→ 待处理材料:
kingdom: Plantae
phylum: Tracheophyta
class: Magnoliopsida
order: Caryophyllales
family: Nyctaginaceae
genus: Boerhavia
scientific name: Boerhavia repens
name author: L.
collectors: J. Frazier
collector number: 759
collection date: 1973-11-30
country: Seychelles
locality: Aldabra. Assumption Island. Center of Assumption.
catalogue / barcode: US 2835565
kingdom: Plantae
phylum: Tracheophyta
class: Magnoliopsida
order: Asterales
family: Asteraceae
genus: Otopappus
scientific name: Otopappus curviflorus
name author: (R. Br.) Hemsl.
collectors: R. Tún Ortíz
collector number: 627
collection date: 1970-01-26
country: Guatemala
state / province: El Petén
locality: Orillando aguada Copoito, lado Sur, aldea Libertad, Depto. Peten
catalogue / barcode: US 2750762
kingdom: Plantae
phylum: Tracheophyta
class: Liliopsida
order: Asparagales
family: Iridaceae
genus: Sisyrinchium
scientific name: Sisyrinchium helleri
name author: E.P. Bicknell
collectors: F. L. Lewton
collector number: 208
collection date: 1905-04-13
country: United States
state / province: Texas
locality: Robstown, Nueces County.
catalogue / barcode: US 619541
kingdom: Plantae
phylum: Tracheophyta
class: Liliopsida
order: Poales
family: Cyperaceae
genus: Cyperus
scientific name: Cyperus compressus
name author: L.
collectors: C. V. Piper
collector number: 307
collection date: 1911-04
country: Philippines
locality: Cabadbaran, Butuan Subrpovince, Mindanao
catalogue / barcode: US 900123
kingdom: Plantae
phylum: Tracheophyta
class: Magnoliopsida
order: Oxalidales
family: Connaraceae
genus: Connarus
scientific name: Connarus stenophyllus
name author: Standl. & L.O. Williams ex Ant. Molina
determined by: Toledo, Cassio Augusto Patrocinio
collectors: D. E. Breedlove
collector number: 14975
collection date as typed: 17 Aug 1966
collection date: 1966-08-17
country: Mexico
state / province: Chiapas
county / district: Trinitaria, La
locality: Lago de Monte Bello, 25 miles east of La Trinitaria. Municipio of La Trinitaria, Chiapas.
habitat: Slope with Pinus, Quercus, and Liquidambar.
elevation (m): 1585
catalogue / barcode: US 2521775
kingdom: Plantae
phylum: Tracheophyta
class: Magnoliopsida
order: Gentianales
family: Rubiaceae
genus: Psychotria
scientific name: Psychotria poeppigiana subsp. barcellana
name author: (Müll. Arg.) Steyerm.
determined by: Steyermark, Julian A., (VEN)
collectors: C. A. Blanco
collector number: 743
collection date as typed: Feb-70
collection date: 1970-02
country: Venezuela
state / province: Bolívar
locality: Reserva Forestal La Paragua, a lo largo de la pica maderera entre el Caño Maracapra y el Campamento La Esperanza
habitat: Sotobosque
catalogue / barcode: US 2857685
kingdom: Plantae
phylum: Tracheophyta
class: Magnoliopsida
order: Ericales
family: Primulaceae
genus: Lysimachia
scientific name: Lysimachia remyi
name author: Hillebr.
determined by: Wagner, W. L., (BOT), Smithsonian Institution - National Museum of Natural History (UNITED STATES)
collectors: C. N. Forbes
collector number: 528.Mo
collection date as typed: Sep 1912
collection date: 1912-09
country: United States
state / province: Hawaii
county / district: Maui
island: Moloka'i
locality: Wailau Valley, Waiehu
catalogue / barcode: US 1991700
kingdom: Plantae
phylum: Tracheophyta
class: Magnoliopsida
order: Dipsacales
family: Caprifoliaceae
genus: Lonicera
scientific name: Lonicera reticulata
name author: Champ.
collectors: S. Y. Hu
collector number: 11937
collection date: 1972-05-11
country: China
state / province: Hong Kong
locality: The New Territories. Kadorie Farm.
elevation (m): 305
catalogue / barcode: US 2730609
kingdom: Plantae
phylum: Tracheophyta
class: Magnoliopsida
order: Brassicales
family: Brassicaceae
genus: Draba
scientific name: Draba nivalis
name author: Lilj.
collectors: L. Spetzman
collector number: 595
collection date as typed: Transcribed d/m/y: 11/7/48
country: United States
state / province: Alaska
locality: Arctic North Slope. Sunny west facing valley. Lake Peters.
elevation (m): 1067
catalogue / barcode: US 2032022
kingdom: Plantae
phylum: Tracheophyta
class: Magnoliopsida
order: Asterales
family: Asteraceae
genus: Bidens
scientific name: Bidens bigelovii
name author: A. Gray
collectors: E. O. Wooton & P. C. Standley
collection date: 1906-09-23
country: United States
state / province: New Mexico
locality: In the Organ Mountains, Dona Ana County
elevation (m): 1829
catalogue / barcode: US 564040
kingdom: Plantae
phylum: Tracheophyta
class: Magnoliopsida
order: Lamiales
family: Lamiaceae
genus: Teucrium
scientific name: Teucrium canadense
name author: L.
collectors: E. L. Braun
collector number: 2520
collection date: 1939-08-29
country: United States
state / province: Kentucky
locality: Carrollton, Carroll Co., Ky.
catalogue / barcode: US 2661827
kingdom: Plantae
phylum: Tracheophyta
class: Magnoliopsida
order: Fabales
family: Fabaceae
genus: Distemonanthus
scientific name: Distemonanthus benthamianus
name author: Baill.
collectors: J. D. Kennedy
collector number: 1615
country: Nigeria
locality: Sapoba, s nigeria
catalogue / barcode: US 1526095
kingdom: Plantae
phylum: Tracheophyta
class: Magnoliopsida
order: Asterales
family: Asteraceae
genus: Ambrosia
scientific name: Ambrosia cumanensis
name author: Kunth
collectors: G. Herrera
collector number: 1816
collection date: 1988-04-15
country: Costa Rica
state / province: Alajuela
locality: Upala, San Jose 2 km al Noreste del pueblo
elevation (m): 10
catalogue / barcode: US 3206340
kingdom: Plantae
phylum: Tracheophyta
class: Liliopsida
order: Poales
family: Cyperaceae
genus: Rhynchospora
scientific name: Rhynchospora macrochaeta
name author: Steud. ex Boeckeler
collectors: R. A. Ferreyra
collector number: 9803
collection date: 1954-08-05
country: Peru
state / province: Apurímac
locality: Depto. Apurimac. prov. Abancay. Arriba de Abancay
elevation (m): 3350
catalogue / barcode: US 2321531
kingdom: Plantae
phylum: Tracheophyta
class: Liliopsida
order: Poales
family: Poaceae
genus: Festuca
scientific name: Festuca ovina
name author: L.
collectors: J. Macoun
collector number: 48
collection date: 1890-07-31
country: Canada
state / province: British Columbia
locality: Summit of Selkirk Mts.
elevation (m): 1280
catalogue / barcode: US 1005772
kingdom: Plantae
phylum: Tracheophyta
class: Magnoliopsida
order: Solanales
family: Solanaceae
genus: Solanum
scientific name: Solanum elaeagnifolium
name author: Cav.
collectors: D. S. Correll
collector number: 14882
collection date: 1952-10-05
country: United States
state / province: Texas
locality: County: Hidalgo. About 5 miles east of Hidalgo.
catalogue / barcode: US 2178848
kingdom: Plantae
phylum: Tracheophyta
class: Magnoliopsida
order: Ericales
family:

→ 待完成任务:
把上面的全部记录逐行照抄出来，一字不改。

→ 正确输出:
kingdom: Plantae
phylum: Tracheophyta
class: Magnoliopsida
order: Caryophyllales
family: Nyctaginaceae
genus: Boerhavia
scientific name: Boerhavia repens
name author: L.
collectors: J. Frazier
collector number: 759
collection date: 1973-11-30
country: Seychelles
locality: Aldabra. Assumption Island. Center of Assumption.
catalogue / barcode: US 2835565
kingdom: Plantae
phylum: Tracheophyta
class: Magnoliopsida
order: Asterales
family: Asteraceae
genus: Otopappus
scientific name: Otopappus curviflorus
name author: (R. Br.) Hemsl.
collectors: R. Tún Ortíz
collector number: 627
collection date: 1970-01-26
country: Guatemala
state / province: El Petén
locality: Orillando aguada Copoito, lado Sur, aldea Libertad, Depto. Peten
catalogue / barcode: US 2750762
kingdom: Plantae
phylum: Tracheophyta
class: Liliopsida
order: Asparagales
family: Iridaceae
genus: Sisyrinchium
scientific name: Sisyrinchium helleri
name author: E.P. Bicknell
collectors: F. L. Lewton
collector number: 208
collection date: 1905-04-13
country: United States
state / province: Texas
locality: Robstown, Nueces County.
catalogue / barcode: US 619541
kingdom: Plantae
phylum: Tracheophyta
class: Liliopsida
order: Poales
family: Cyperaceae
genus: Cyperus
scientific name: Cyperus compressus
name author: L.
collectors: C. V. Piper
collector number: 307
collection date: 1911-04
country: Philippines
locality: Cabadbaran, Butuan Subrpovince, Mindanao
catalogue / barcode: US 900123
kingdom: Plantae
phylum: Tracheophyta
class: Magnoliopsida
order: Oxalidales
family: Connaraceae
genus: Connarus
scientific name: Connarus stenophyllus
name author: Standl. & L.O. Williams ex Ant. Molina
determined by: Toledo, Cassio Augusto Patrocinio
collectors: D. E. Breedlove
collector number: 14975
collection date as typed: 17 Aug 1966
collection date: 1966-08-17
country: Mexico
state / province: Chiapas
county / district: Trinitaria, La
locality: Lago de Monte Bello, 25 miles east of La Trinitaria. Municipio of La Trinitaria, Chiapas.
habitat: Slope with Pinus, Quercus, and Liquidambar.
elevation (m): 1585
catalogue / barcode: US 2521775
kingdom: Plantae
phylum: Tracheophyta
class: Magnoliopsida
order: Gentianales
family: Rubiaceae
genus: Psychotria
scientific name: Psychotria poeppigiana subsp. barcellana
name author: (Müll. Arg.) Steyerm.
determined by: Steyermark, Julian A., (VEN)
collectors: C. A. Blanco
collector number: 743
collection date as typed: Feb-70
collection date: 1970-02
country: Venezuela
state / province: Bolívar
locality: Reserva Forestal La Paragua, a lo largo de la pica maderera entre el Caño Maracapra y el Campamento La Esperanza
habitat: Sotobosque
catalogue / barcode: US 2857685
kingdom: Plantae
phylum: Tracheophyta
class: Magnoliopsida
order: Ericales
family: Primulaceae
genus: Lysimachia
scientific name: Lysimachia remyi
name author: Hillebr.
determined by: Wagner, W. L., (BOT), Smithsonian Institution - National Museum of Natural History (UNITED STATES)
collectors: C. N. Forbes
collector number: 528.Mo
collection date as typed: Sep 1912
collection date: 1912-09
country: United States
state / province: Hawaii
county / district: Maui
island: Moloka'i
locality: Wailau Valley, Waiehu
catalogue / barcode: US 1991700
kingdom: Plantae
phylum: Tracheophyta
class: Magnoliopsida
order: Dipsacales
family: Caprifoliaceae
genus: Lonicera
scientific name: Lonicera reticulata
name author: Champ.
collectors: S. Y. Hu
collector number: 11937
collection date: 1972-05-11
country: China
state / province: Hong Kong
locality: The New Territories. Kadorie Farm.
elevation (m): 305
catalogue / barcode: US 2730609
kingdom: Plantae
phylum: Tracheophyta
class: Magnoliopsida
order: Brassicales
family: Brassicaceae
genus: Draba
scientific name: Draba nivalis
name author: Lilj.
collectors: L. Spetzman
collector number: 595
collection date as typed: Transcribed d/m/y: 11/7/48
country: United States
state / province: Alaska
locality: Arctic North Slope. Sunny west facing valley. Lake Peters.
elevation (m): 1067
catalogue / barcode: US 2032022
kingdom: Plantae
phylum: Tracheophyta
class: Magnoliopsida
order: Asterales
family: Asteraceae
genus: Bidens
scientific name: Bidens bigelovii
name author: A. Gray
collectors: E. O. Wooton & P. C. Standley
collection date: 1906-09-23
country: United States
state / province: New Mexico
locality: In the Organ Mountains, Dona Ana County
elevation (m): 1829
catalogue / barcode: US 564040
kingdom: Plantae
phylum: Tracheophyta
class: Magnoliopsida
order: Lamiales
family: Lamiaceae
genus: Teucrium
scientific name: Teucrium canadense
name author: L.
collectors: E. L. Braun
collector number: 2520
collection date: 1939-08-29
country: United States
state / province: Kentucky
locality: Carrollton, Carroll Co., Ky.
catalogue / barcode: US 2661827
kingdom: Plantae
phylum: Tracheophyta
class: Magnoliopsida
order: Fabales
family: Fabaceae
genus: Distemonanthus
scientific name: Distemonanthus benthamianus
name author: Baill.
collectors: J. D. Kennedy
collector number: 1615
country: Nigeria
locality: Sapoba, s nigeria
catalogue / barcode: US 1526095
kingdom: Plantae
phylum: Tracheophyta
class: Magnoliopsida
order: Asterales
family: Asteraceae
genus: Ambrosia
scientific name: Ambrosia cumanensis
name author: Kunth
collectors: G. Herrera
collector number: 1816
collection date: 1988-04-15
country: Costa Rica
state / province: Alajuela
locality: Upala, San Jose 2 km al Noreste del pueblo
elevation (m): 10
catalogue / barcode: US 3206340
kingdom: Plantae
phylum: Tracheophyta
class: Liliopsida
order: Poales
family: Cyperaceae
genus: Rhynchospora
scientific name: Rhynchospora macrochaeta
name author: Steud. ex Boeckeler
collectors: R. A. Ferreyra
collector number: 9803
collection date: 1954-08-05
country: Peru
state / province: Apurímac
locality: Depto. Apurimac. prov. Abancay. Arriba de Abancay
elevation (m): 3350
catalogue / barcode: US 2321531
kingdom: Plantae
phylum: Tracheophyta
class: Liliopsida
order: Poales
family: Poaceae
genus: Festuca
scientific name: Festuca ovina
name author: L.
collectors: J. Macoun
collector number: 48
collection date: 1890-07-31
country: Canada
state / province: British Columbia
locality: Summit of Selkirk Mts.
elevation (m): 1280
catalogue / barcode: US 1005772
kingdom: Plantae
phylum: Tracheophyta
class: Magnoliopsida
order: Solanales
family: Solanaceae
genus: Solanum
scientific name: Solanum elaeagnifolium
name author: Cav.
collectors: D. S. Correll
collector number: 14882
collection date: 1952-10-05
country: United States
state / province: Texas
locality: County: Hidalgo. About 5 miles east of Hidalgo.
catalogue / barcode: US 2178848
kingdom: Plantae
phylum: Tracheophyta
class: Magnoliopsida
order: Ericales
family:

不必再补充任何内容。